[Available data]
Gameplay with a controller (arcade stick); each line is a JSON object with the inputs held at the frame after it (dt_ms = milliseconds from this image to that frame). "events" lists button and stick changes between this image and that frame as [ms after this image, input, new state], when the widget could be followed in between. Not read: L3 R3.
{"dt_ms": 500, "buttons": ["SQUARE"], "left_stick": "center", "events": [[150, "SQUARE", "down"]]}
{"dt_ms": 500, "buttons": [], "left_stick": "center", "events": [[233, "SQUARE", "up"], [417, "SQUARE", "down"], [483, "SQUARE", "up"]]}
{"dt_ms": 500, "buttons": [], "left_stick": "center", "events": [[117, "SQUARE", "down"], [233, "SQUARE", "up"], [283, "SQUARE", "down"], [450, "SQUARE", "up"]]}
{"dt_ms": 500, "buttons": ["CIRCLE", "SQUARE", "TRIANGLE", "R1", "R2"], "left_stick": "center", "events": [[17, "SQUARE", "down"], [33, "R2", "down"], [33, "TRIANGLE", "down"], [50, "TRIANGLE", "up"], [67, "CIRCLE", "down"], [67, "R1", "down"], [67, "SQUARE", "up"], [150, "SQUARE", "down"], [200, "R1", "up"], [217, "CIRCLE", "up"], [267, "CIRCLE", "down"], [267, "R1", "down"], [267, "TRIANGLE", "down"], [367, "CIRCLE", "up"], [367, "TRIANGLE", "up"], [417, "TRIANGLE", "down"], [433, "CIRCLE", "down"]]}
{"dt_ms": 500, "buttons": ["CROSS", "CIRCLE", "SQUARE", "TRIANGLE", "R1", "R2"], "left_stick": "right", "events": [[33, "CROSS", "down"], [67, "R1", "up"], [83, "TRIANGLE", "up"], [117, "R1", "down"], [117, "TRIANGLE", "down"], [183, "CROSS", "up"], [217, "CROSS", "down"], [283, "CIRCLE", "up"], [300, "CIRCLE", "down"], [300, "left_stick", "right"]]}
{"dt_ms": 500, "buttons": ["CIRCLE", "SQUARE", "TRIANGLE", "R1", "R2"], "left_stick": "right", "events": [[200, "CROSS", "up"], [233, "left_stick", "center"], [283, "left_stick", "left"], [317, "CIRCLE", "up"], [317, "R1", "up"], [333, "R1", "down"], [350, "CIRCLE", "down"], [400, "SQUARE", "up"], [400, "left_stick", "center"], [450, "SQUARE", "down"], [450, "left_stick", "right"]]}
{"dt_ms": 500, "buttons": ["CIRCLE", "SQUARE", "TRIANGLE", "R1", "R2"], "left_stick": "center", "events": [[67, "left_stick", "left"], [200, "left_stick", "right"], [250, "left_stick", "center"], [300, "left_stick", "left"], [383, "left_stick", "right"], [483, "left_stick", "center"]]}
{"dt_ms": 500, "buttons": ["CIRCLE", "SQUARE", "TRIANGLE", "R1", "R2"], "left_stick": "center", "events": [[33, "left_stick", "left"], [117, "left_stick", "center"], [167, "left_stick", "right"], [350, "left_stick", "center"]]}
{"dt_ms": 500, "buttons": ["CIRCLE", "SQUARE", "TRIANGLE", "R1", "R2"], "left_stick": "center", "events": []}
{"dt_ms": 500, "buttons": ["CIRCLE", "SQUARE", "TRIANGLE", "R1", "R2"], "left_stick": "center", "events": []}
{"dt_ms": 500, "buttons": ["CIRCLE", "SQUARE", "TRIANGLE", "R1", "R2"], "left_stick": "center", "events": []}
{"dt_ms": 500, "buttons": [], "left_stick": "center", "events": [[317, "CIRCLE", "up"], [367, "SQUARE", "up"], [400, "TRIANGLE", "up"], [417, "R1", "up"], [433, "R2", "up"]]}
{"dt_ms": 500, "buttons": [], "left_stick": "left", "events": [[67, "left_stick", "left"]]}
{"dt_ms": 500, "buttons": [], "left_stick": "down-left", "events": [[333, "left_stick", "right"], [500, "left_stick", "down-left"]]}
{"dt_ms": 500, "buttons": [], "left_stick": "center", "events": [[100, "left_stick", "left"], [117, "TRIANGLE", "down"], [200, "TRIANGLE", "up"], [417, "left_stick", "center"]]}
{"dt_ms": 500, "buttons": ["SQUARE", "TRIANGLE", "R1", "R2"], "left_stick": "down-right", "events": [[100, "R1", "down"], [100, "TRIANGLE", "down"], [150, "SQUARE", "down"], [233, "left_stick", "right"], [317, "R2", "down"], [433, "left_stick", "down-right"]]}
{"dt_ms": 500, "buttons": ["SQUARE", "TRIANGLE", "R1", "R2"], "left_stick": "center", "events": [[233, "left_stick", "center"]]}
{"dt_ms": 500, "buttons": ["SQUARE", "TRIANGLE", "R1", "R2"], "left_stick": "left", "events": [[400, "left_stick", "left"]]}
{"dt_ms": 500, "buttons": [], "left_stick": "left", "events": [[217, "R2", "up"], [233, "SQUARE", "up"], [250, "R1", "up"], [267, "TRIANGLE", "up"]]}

[What is expected]
Where in the entries does the word "CROSS" occur? Copy out each line that has it.

[Result below]
{"dt_ms": 500, "buttons": ["CROSS", "CIRCLE", "SQUARE", "TRIANGLE", "R1", "R2"], "left_stick": "right", "events": [[33, "CROSS", "down"], [67, "R1", "up"], [83, "TRIANGLE", "up"], [117, "R1", "down"], [117, "TRIANGLE", "down"], [183, "CROSS", "up"], [217, "CROSS", "down"], [283, "CIRCLE", "up"], [300, "CIRCLE", "down"], [300, "left_stick", "right"]]}
{"dt_ms": 500, "buttons": ["CIRCLE", "SQUARE", "TRIANGLE", "R1", "R2"], "left_stick": "right", "events": [[200, "CROSS", "up"], [233, "left_stick", "center"], [283, "left_stick", "left"], [317, "CIRCLE", "up"], [317, "R1", "up"], [333, "R1", "down"], [350, "CIRCLE", "down"], [400, "SQUARE", "up"], [400, "left_stick", "center"], [450, "SQUARE", "down"], [450, "left_stick", "right"]]}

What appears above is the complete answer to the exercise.